Seminole Canyon is situated directly on the banks Rio Grande, which forms the US/Mexico border.
While this isolated park might be small, it boasts incredible beauty and history. Seminole Canyon was primarily designated as a state park to protect pictographs left by early canyon dwellers.
There are over 200 different pictograph sites in the park! While you can only hike down into the canyon and see the pictographs up close if you sign up for one of the guided tours, several trails along the top of the canyon provide access to the park's natural beauty and long-range views of pictographs on the far canyon walls. The route mapped here makes the most of the trails at Seminole Canyon to create a beautiful loop The hike begins on smooth, sandy singletrack, but soon the sand disappears in favor of a rough, rippled slickrock slab that runs along the rim of the canyon.
While the slab of rock is pocked with shallow holes, there aren't any true obstacles to overcome in this section.
This rippled slickrock forms about half of the loop, granting incredible views all along the way! After passing the major overlook and shelter, which provides a long-range view of pictographs on the opposite canyon wall, comes the crux section of the trail.
The singletrack drops steeply off the top of the mesa, descending steep rock gardens, a few ledges, and some loose sections, seemingly heading straight for the Rio Grande.

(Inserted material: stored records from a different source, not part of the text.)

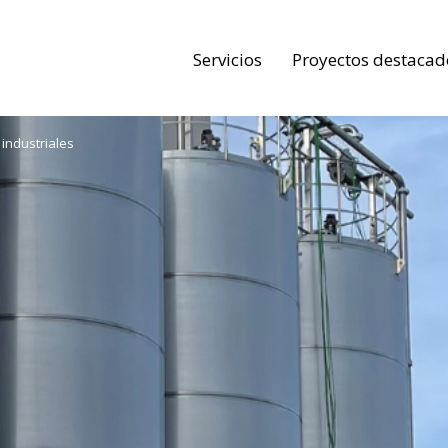
Servicios
Proyectos destacad
 industriales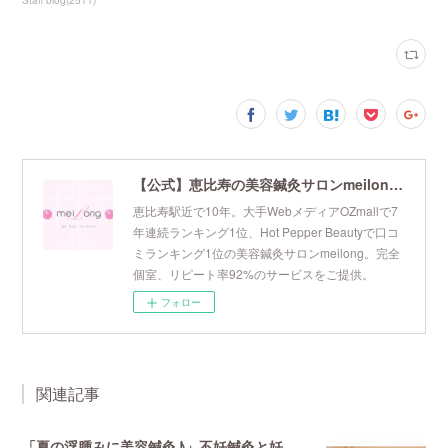
Staff blog
(
2511
)
【公式】恵比寿の美容鍼灸サロンmeilong｜ツボを押さえた針・お灸の治療で美容と健康を叶えます
恵比寿駅近で10年。大手WebメディアOZmallで7
年連続ランキング1位、Hot Pepper Beautyで口コ
ミランキング1位の美容鍼灸サロンmeilong。完全
個室、リピート率92%のサービスをご提供。
フォロー
関連記事
「夏の浮腫みに美容鍼灸♪」不妊鍼灸と妊活鍼灸が得意のmeilong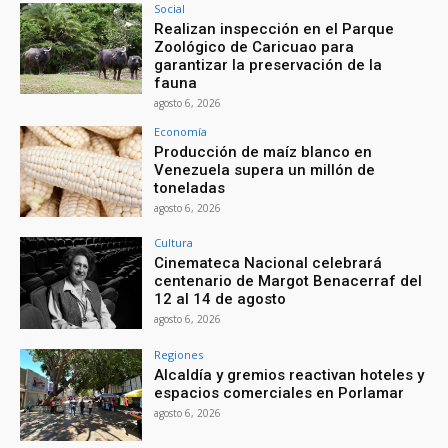
Social
Realizan inspección en el Parque
Zoológico de Caricuao para
garantizar la preservación de la
fauna
agosto 6, 2026
Economía
Producción de maíz blanco en
Venezuela supera un millón de
toneladas
agosto 6, 2026
Cultura
Cinemateca Nacional celebrará
centenario de Margot Benacerraf del
12 al 14 de agosto
agosto 6, 2026
Regiones
Alcaldía y gremios reactivan hoteles y
espacios comerciales en Porlamar
agosto 6, 2026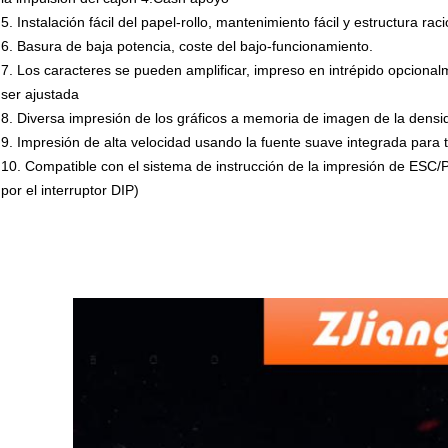
5. Instalación fácil del papel-rollo, mantenimiento fácil y estructura rac
6. Basura de baja potencia, coste del bajo-funcionamiento.
7. Los caracteres se pueden amplificar, impreso en intrépido opcional
ser ajustada
8. Diversa impresión de los gráficos a memoria de imagen de la densi
9.
Impresión de alta velocidad usando la fuente suave integrada para t
10.
Compatible con el sistema de instrucción de la impresión de ESC/P
por el interruptor DIP)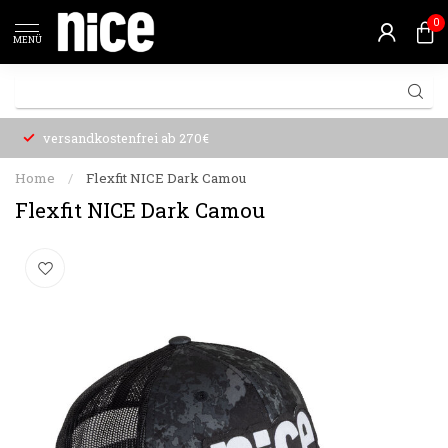
0
MENÜ
versandkostenfrei ab 270€
Home
/
Flexfit NICE Dark Camou
Flexfit NICE Dark Camou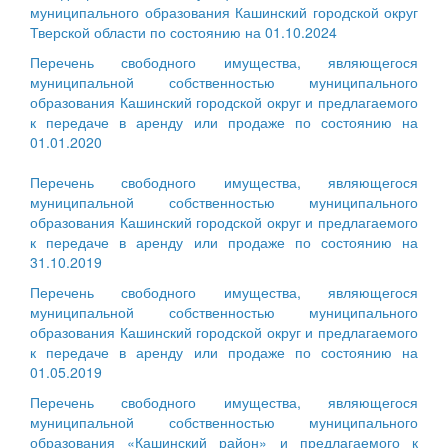
муниципального образования Кашинский городской округ
Тверской области по состоянию на 01.10.2024
Перечень свободного имущества, являющегося
муниципальной собственностью муниципального
образования Кашинский городской округ и предлагаемого
к передаче в аренду или продаже по состоянию на
01.01.2020
Перечень свободного имущества, являющегося
муниципальной собственностью муниципального
образования Кашинский городской округ и предлагаемого
к передаче в аренду или продаже по состоянию на
31.10.2019
Перечень свободного имущества, являющегося
муниципальной собственностью муниципального
образования Кашинский городской округ и предлагаемого
к передаче в аренду или продаже по состоянию на
01.05.2019
Перечень свободного имущества, являющегося
муниципальной собственностью муниципального
образования «Кашинский район» и предлагаемого к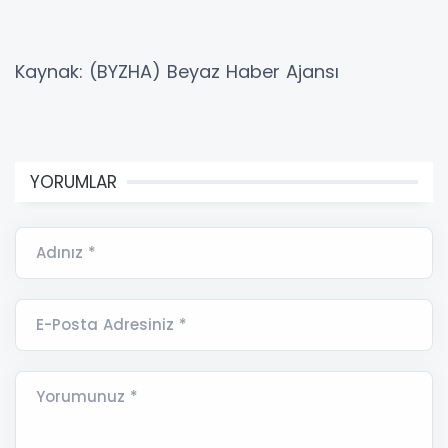
Kaynak: (BYZHA) Beyaz Haber Ajansı
YORUMLAR
Adınız *
E-Posta Adresiniz *
Yorumunuz *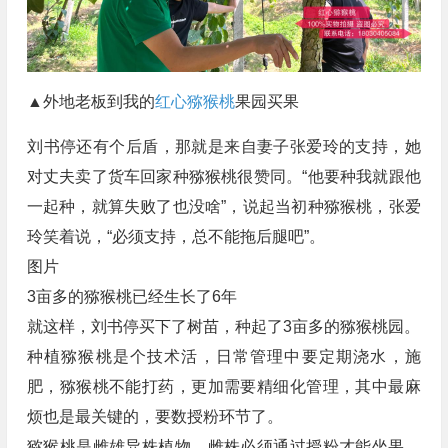
▲外地老板到我的
红心猕猴桃
果园买果
​刘书停还有个后盾，那就是来自妻子张爱玲的支持，她
对丈夫卖了货车回家种猕猴桃很赞同。“他要种我就跟他
一起种，就算失败了也没啥”，说起当初种猕猴桃，张爱
玲笑着说，“必须支持，总不能拖后腿吧”。
图片
3亩多的猕猴桃已经生长了6年
就这样，刘书停买下了树苗，种起了3亩多的猕猴桃园。
种植猕猴桃是个技术活，日常管理中要定期浇水，施
肥，猕猴桃不能打药，更加需要精细化管理，其中最麻
烦也是最关键的，要数授粉环节了。
猕猴桃是雌雄异株植物，雌株必须通过授粉才能坐果。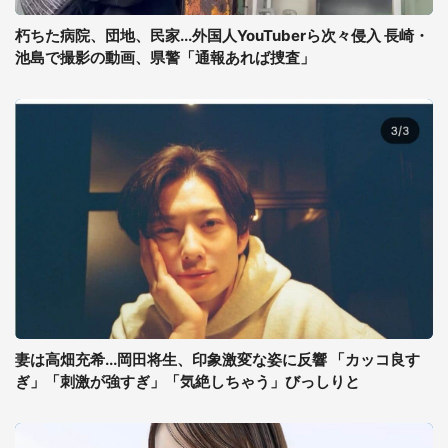
朽ちた病院、団地、民家...外国人YouTuberら次々侵入 長崎・
池島で撮影の動画、県警「通報あれば捜査」
妻は高畑充希...岡田将生、印象激変な姿に反響 「カッコ良す
ぎ」「刺激が強すぎ」「気絶しちゃう」びっしりと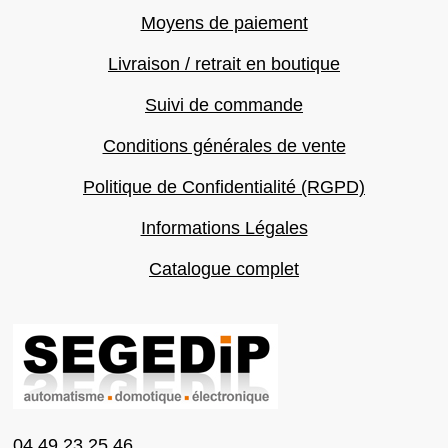
Moyens de paiement
Livraison / retrait en boutique
Suivi de commande
Conditions générales de vente
Politique de Confidentialité (RGPD)
Informations Légales
Catalogue complet
04 49 23 25 46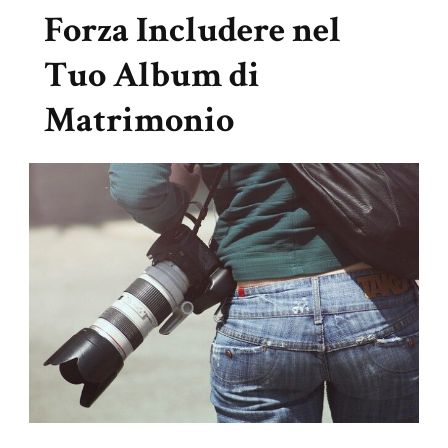
Forza Includere nel
Tuo Album di
Matrimonio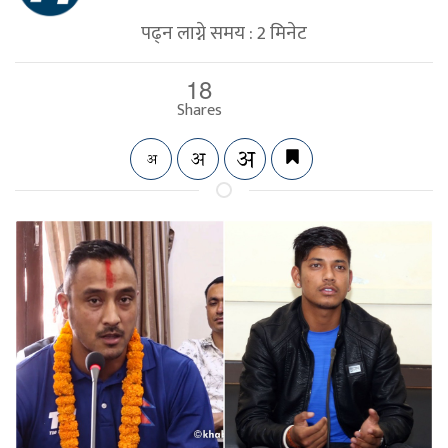
पढ्न लाग्ने समय :
2
मिनेट
18
Shares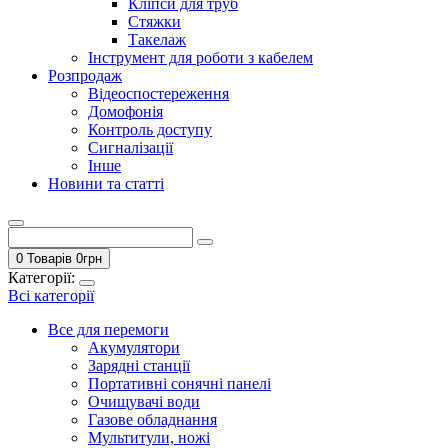
Кліпси для труб
Стяжки
Такелаж
Інструмент для роботи з кабелем
Розпродаж
Відеоспостереження
Домофонія
Контроль доступу
Сигналізації
Інше
Новини та статті
0 Товарів
0
грн
Категорії:
Всі категорії
Все для перемоги
Акумулятори
Зарядні станції
Портативні сонячні панелі
Очищувачі води
Газове обладнання
Мультитули, ножі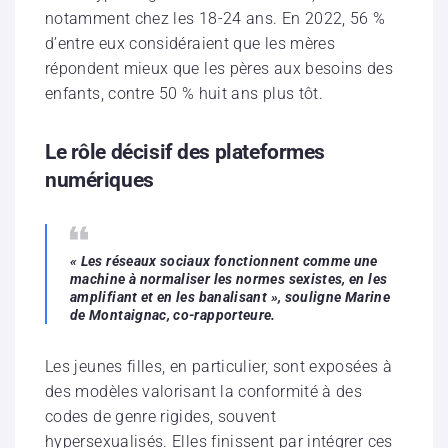
notamment chez les 18-24 ans. En 2022, 56 %
d’entre eux considéraient que les mères
répondent mieux que les pères aux besoins des
enfants, contre 50 % huit ans plus tôt.
Le rôle décisif des plateformes
numériques
« Les réseaux sociaux fonctionnent comme une
machine à normaliser les normes sexistes, en les
amplifiant et en les banalisant », souligne Marine
de Montaignac, co-rapporteure.
Les jeunes filles, en particulier, sont exposées à
des modèles valorisant la conformité à des
codes de genre rigides, souvent
hypersexualisés. Elles finissent par intégrer ces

The trail stops just short of the river, turning hard right on top of another cliff face that towers directly above the Rio Grande.
It's a unique experience to get to hike the border of the country on top of a gorgeous rock cliff! Take some time to soak it in, because it's over quickly.
After you turn away from the rim, you'll have to grind back uphill to regain the top of the mesa, on trail that's just as technical as it was on the way down. Once back on top, the technicality of the hike reduces dramatically.
The return stretch of the loop mostly follows sandy doubletrack roads with nary a technical feature to be had.
For a more engaging return route, drop back down to the rocky traverse along the canyon and turn this into a lollipop instead of a loop.